ACTION ITEM
Carry on the article about biomedical waste management in dental practice during COVID-19, picking up after its final sentence.

Keywords: COVID-19, dental practice, disposal, guidelines
How to cite this article:
Rohatgi L, Gupta R, Varshney S, Puri N, Arora V, Sharma A. Recasting Biomedical Waste Management Strategies during COVID-19 Pandemic in Dental Practice. Int J Env Health Eng 2022;11:9 |
How to cite this URL:
Rohatgi L, Gupta R, Varshney S, Puri N, Arora V, Sharma A. Recasting Biomedical Waste Management Strategies during COVID-19 Pandemic in Dental Practice. Int J Env Health Eng [serial online] 2022 [cited 2023 May 29];11:9. Available from: https://www.ijehe.org/text.asp?2022/11/1/9/362230 |
| Introduction | |  |
The outbreak of COVID-19 pandemic can create another hazardous condition if proper measures are not taken such as biomedical waste (BMW) management during COVID-19. All wastes generated during diagnosis, treatment, or vaccination of people need to be disposed of properly.[1] According to the World Health Organization (WHO) out of the total amount of waste generated by health-care activities, about 85% is a general and nonhazardous waste. The remaining 15% is considered hazardous material that may be infectious, poisonous, or radioactive, hence it is of substantial cause for concern.[2] On an average, high-income countries produce 0.5 kg of hazardous waste per hospital bed every day, while low-income countries produce 0.2 kg. However, in low-income nations, health-care waste is sometimes not divided into hazardous and nonhazardous wastes, resulting in a substantially higher real quantity of hazardous waste.[3]
Although, municipal incinerators and installations manage hazardous waste disposal or recovery but they inevitably generate and release toxic emissions and effluents, such as dioxins, carcinogens recognized by the International Agency for Research on Cancer (1997) – into the environment. Such BMW treatments are also known to release carcinogens, such as dioxins, arsenic, benzene, cadmium, and chromium that can cause detrimental reproductive, respiratory outcomes, and cancer.[4]
SARS-CoV-2, a pathogenic human coronavirus, produced disease COVID-19 in December 2019, resulting in significant illness and multiple deaths. Because the situation is fast developing, the eventual magnitude and impact of this outbreak are still unknown.[5] During pandemics, not only the amount of BMW rise in hospitals, but the collection at home also escalates due to the isolated people and infectious trash from residential settings.[6] In India as per the information submitted by the Central Pollution Control Board (CPCB)/Pollution Control Committee as well as daily data received from COVID19BWM tracking app, the updated average quantity of COVID-19-related BMW generation during December 2021 was about 23.02 Tonnes per day.[7]
Dental practice generates a huge amount of waste, including plastics, latex, cotton, glass, and other materials, the majority of which are contaminated with infectious bodily fluids. Other types of trash produced by dental practices include silver amalgam, mercury, and other chemical solvents, all of which must be properly addressed.[8],[9] A decreased volume of BMW equals less work for waste disposal personnel, a more efficient waste disposal system, and cost savings.[10] In the current COVID-19 pandemic, dentists, auxiliaries as well as patients undergoing dental procedures are at high risk of cross-infection. Most of the dental procedures require close contact with the patient's oral cavity, saliva, blood, and respiratory tract secretions. It is a known fact that saliva is rich in COVID-19 viral load and many patients even asymptomatic may be carriers for the disease. Due to such hazardous condition, it is vital to follow all precautions in dental clinical practice.[11] Many developing countries either do not have appropriate regulations, or do not enforce them. Lack of awareness about the health hazards related to health-care waste, inadequate training in proper waste management, absence of waste management and disposal systems, emission of toxic effluents and carcinogenic gases due to BMW treatment, insufficient financial and human resources, and the low priority given to the topic are the most common problems connected with poor management of the health-care waste.[2]
Furthermore, since its inception until COVID-19 pandemic, the recommendations for BMW management have evolved. It is critical that the medical fraternity along with oral health professionals and those who handle BMW should adhere to the most recent BMW management rules and guidelines. As a result, this review evaluation emphasizes and discusses the BMW management strategies in dental practice during COVID-19 pandemic in India.

[Data excerpts]

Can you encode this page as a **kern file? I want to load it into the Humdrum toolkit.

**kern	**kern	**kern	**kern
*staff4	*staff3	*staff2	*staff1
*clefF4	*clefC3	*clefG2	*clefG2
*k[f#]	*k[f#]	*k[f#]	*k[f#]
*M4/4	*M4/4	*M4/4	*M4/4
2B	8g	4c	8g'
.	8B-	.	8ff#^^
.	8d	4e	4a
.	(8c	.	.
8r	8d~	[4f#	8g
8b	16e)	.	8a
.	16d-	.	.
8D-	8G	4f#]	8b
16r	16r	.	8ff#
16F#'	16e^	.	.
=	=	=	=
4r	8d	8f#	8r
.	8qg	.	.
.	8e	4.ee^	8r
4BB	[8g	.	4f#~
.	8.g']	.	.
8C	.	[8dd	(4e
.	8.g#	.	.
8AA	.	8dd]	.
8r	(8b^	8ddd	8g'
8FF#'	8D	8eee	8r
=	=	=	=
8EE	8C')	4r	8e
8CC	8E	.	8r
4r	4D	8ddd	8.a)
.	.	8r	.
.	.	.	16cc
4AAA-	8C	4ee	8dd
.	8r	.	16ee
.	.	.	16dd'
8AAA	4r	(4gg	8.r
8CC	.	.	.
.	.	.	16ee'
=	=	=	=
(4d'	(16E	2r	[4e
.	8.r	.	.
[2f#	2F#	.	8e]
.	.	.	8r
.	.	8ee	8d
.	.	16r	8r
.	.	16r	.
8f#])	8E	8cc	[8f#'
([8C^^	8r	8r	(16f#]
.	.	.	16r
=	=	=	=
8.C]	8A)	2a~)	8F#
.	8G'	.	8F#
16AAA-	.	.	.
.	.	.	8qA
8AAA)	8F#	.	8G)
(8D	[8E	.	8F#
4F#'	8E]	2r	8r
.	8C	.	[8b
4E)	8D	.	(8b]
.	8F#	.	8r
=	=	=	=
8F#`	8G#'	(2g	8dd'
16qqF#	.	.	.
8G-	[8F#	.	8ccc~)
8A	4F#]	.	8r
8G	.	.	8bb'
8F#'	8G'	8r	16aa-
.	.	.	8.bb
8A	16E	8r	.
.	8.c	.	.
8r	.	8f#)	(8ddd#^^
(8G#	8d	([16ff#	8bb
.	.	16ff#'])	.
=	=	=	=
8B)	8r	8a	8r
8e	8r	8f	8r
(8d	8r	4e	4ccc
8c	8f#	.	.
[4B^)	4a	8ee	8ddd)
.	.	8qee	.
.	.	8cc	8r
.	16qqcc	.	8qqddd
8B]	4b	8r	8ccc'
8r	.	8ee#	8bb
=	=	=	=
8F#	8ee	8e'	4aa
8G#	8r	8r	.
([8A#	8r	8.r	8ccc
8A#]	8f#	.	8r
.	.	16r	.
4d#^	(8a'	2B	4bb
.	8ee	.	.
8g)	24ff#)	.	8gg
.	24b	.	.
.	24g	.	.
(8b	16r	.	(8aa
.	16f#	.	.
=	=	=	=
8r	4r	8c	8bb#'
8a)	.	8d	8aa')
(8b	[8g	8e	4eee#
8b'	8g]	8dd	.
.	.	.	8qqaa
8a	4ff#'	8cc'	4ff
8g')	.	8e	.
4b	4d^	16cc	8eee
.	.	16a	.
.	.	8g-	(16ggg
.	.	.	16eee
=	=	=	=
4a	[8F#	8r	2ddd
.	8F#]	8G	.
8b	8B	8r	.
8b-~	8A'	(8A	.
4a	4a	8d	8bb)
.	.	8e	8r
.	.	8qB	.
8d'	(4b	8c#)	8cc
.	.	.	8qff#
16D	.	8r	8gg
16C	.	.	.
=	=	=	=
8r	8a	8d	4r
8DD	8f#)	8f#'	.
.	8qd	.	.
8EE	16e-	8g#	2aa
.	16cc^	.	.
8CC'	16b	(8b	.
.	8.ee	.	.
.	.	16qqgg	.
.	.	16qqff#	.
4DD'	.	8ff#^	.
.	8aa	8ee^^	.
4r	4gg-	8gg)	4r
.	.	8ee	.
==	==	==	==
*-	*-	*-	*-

YOUR RESPONSE
| Methods | | |
The data for this review were compiled from relevant articles focusing on BMW management during COVID-19 in dentistry using MeSH and free text terms such as BMW management guidelines, COVID-19, Dental waste management, and India in the comprehensive search on reputable citation databases such as PubMed, Scopus, Web of Science, and Google Scholar, online news articles, and various guidelines provided by international, national agencies and verified government websites. Recent updated information and data were extracted from government websites such as the Ministry of Health and Family Welfare, CPCB, Welfare CPCB Ministry of Environment, Forest and Climate Change, WHO, Indian Dental Association (IDA), Dental Council of India (DCI), Centers for Disease Control and Prevention, and the Indian Council of Medical Research.
| Results | | |
Biomedical waste management in dentistry
As dental health professionals are in close contact with saliva, blood, and the oral cavity, they are at a higher risk of contracting viral and bacterial infections and even transmitting them through occupational exposures which is raised during COVID-19.[12] Improper segregation, disposal and mixing of BMW with municipal waste can result in the possible exposure of the health care workers, waste handlers, waste pickers, and also the general public to deadly infections, such as acquired immunodeficiency syndrome, hepatitis B and recently huge amount of COVID 19 waste generated by dental clinics make it crucial for dentists to have adequate knowledge and training on BMW management.[2]
Classification and management of biomedical waste in dentistry
Dental amalgam wastes (amalgam Traps, bulk mercury, and contact amalgam)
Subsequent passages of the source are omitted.